Entretien avec Jérôme Wiss
Photos : © E.Mattler et © A.Detienne |
par Sylvie Irvoas, le 16 juin 2023
Ton parcours et pourquoi la fabrication des cuivres ?
Je suis tombé dans la musique dès mon plus jeune âge en étudiant l’euphonium dans mon village natal puis aux conservatoires de Mulhouse et Strasbourg. En parallèle de la musique, j’ai fait un apprentissage en boulangerie ou j’ai façonné des baguettes pendant quelques années. Bien qu’ayant déjà un emploi, je souhaitais persévérer dans la musique pour devenir musicien professionnel. J’ai eu la chance de faire plusieurs fois des séries d’orchestre mais ce n’était pas suffisant pour en vivre correctement, et l’enseignement musical ne m’intéressait pas. Après mure réflexion, je me suis naturellement orienté vers la facture instrumentale.
J’ai suivi le cursus de formation à l’ITEMM en 2009. A cette époque j’avais fait le constat qu’il y avait peu de magasins spécialisés en France pour les cuivres. J’ai bénéficié d’un stage chez le fabricant Miraphone en Allemagne lors de mon CAP. J’ai ensuite fait mon BMA en alternance à L’Olifant à Paris, et fini mes études par un DMA en alternance chez Antoine Courtois à Amboise.
Je me suis installé à mon compte en décembre 2015, peu après la fermeture de l’usine Courtois en France.
Qu’est ce qui caractérise ta fabrication, ta signature de luthier ?
J’ai commencé par fabriquer des trompettes, car cela nécessite un plus petit outillage, même si le milieu des trompettistes est très complexe et diversifié.
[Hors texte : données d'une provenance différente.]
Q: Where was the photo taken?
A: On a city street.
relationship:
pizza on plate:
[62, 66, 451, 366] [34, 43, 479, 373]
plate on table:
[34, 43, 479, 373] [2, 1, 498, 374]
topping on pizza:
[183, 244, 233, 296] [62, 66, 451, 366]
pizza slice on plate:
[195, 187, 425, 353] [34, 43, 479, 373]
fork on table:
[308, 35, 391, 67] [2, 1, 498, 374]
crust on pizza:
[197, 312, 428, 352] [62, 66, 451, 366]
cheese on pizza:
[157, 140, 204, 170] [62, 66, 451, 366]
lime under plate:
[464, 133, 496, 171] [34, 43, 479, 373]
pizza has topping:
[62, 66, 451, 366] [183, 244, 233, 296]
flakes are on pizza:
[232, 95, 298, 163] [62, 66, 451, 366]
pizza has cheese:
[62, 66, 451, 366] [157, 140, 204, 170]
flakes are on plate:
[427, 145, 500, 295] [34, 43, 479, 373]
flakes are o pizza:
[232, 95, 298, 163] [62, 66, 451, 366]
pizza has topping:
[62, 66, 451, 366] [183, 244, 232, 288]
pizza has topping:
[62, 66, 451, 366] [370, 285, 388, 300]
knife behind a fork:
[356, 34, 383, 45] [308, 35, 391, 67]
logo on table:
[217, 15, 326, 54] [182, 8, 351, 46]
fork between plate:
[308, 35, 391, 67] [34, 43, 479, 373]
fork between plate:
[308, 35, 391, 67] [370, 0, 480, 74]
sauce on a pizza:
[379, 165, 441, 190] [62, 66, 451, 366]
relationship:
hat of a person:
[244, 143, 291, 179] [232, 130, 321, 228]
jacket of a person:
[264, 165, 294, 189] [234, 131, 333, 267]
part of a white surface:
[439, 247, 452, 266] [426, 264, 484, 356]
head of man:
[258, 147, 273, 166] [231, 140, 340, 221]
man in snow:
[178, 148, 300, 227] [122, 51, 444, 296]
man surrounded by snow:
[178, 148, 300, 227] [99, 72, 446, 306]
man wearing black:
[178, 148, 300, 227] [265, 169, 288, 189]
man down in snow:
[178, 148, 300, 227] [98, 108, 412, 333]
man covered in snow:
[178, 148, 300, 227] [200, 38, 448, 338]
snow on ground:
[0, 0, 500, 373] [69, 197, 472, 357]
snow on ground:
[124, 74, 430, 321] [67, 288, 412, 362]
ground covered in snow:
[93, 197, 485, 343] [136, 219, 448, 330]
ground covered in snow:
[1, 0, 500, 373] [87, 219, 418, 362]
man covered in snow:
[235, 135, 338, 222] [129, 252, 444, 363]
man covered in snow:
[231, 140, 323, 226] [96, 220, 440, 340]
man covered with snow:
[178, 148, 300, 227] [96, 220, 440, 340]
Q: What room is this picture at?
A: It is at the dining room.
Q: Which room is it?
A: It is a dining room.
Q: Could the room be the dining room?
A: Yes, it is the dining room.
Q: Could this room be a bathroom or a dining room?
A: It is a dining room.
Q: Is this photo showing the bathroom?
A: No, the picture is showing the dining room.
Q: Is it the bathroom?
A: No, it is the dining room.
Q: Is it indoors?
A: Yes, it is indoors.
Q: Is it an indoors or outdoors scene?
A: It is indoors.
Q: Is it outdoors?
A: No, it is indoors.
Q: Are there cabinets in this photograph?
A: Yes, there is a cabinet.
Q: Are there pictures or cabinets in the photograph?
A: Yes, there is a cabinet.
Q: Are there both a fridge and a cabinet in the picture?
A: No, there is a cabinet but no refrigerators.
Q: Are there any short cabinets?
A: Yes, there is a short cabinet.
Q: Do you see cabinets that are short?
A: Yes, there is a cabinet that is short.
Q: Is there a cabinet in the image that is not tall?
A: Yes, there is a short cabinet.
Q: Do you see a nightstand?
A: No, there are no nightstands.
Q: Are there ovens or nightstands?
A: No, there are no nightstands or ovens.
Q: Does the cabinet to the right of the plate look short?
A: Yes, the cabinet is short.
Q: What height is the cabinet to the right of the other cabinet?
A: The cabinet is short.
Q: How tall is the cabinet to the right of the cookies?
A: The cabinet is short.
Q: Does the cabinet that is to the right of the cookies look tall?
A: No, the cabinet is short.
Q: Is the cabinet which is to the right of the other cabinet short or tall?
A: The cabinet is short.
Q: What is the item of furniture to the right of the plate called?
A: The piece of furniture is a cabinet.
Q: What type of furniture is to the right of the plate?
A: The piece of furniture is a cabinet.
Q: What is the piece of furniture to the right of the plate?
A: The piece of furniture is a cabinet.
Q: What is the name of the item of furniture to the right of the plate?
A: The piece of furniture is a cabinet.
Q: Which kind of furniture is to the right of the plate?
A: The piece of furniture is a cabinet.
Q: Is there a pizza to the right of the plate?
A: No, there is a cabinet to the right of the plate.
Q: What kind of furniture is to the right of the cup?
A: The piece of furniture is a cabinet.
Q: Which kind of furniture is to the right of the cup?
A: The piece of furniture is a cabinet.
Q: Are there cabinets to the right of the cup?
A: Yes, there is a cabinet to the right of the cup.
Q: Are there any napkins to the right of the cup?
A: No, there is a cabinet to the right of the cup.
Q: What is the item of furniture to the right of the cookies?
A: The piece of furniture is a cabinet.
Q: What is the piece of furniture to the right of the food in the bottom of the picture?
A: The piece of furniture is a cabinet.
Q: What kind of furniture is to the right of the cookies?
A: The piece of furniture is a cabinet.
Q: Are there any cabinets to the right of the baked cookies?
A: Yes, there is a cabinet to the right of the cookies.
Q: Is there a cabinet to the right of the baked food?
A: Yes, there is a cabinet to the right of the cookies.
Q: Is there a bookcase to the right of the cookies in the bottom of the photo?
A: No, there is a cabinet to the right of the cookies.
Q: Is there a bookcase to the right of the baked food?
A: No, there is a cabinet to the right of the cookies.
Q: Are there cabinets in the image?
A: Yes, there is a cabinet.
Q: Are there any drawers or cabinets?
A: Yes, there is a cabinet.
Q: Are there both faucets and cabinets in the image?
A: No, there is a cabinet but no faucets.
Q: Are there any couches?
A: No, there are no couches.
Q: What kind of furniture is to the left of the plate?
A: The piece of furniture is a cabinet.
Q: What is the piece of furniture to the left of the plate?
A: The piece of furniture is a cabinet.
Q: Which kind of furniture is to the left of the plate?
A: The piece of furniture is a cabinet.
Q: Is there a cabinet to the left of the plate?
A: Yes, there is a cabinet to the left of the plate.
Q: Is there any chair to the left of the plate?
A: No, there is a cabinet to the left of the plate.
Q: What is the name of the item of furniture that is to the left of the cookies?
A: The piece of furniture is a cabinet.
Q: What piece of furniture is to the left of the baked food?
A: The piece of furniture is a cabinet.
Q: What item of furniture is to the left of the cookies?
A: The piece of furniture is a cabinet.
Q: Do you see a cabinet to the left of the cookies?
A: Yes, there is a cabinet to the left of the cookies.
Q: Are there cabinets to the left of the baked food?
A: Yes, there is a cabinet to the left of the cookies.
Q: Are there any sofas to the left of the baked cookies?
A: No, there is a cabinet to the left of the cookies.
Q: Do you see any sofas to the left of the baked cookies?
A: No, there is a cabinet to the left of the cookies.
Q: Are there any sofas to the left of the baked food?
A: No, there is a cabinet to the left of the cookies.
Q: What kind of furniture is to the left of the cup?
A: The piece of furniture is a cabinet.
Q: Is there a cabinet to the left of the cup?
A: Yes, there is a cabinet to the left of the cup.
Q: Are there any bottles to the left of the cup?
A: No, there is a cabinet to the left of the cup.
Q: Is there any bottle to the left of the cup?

Je crée, conçois, fabrique et joue tous les instruments qui sortent de mon atelier.
Je démarre toujours par une feuille blanche, je recherche tout d’abord une esthétique de son. La conception et la technique en découlent ensuite. Pour la trompette par exemple, j’ai recherché un son entre celui du cornet et du bugle. La trompette standard actuelle avec un son très brillant ne me plait pas trop, d’où ce choix d’esthétique sonore.
Je conçois et réalise quasiment toutes les pièces des instruments moi-même. Vous pouvez le constater sur les instruments produits, mon système de piston est unique et reconnaissable parmi les autres fabricants. La seule pièce que je ne fabrique pas est le pavillon, car bien qu’ayant travaillé à la chaudronnerie chez Courtois, je ne me sens pas assez légitime pour le moment de fabriquer des pavillons de haute qualité. Je préfère donc faire appel à un confrère de Markneukirchen qui me fabrique des pavillons sur mesure selon mes plans et mes mandrins.
Toute la conception et la réalisation est faite dans mon atelier avec l’usage de Solidworks et de diverses machines CNC et imprimantes 3d.
Ce qui m’intéresse, c’est de créer. Je réfléchis en permanence et j’ai beaucoup de projets en réserve. Je viens de finir cet été ma première commande de 8 euphoniums qui partiront pour des grands orchestres militaires français. Je ne suis pas intéressé par la fabrication de très grande série, je suis quelqu’un qui se lasse assez rapidement et j’ai toujours de nombreux projets en cours.
A côté de la fabrication d’instruments, je développe aussi plusieurs gammes d’embouchures, essentiellement pour les cuivres graves. Cela représente une grande partie des ventes mais les trompettes, euphoniums, trombones, ophicléides et instruments d’ordonnance sont également demandés. Ma génération de musiciens cuivre a une bonne connaissance du milieu et nous nous connaissons tous. Certaines années les ¾ de mon chiffre d’affaires se font avec des commandes venant de l’étranger.
Une de mes fiertés est d’avoir contribué au renouveau de cet instrument d’orchestre qu’est l’ophicléide. C’est en quelque sorte l’ancêtre de l’euphonium et du saxophone. J’ai commencé à pratiquer l’ophicléide en tant que musicien lors de mes études à l’ITEMM. Je me suis alors rendu compte que très peu de personnes s’occupaient de cet instrument. J’ai commencé par les restaurer puis très vite, j’ai eu envie d’en fabriquer.
Il n’y avait plus de fabricants, et peu de réparateurs s’adonnent à la réfection de ces instruments dont il manque souvent un grand nombre de pièces. Ces dernières années l’ophicléide a retrouvé une renommée mondiale et est joué par de nombreux musiciens et orchestres professionnels.
Pour l’avenir, outre continuer à développer mes modèles, j’ai pour projet un sousaphone en fibres de carbone dont les premières parties sont en cours de fabrication, un euphonium double et également un instrument de conception totalement nouvelle.
La création, la recherche, et l’innovation font partie de mon ADN.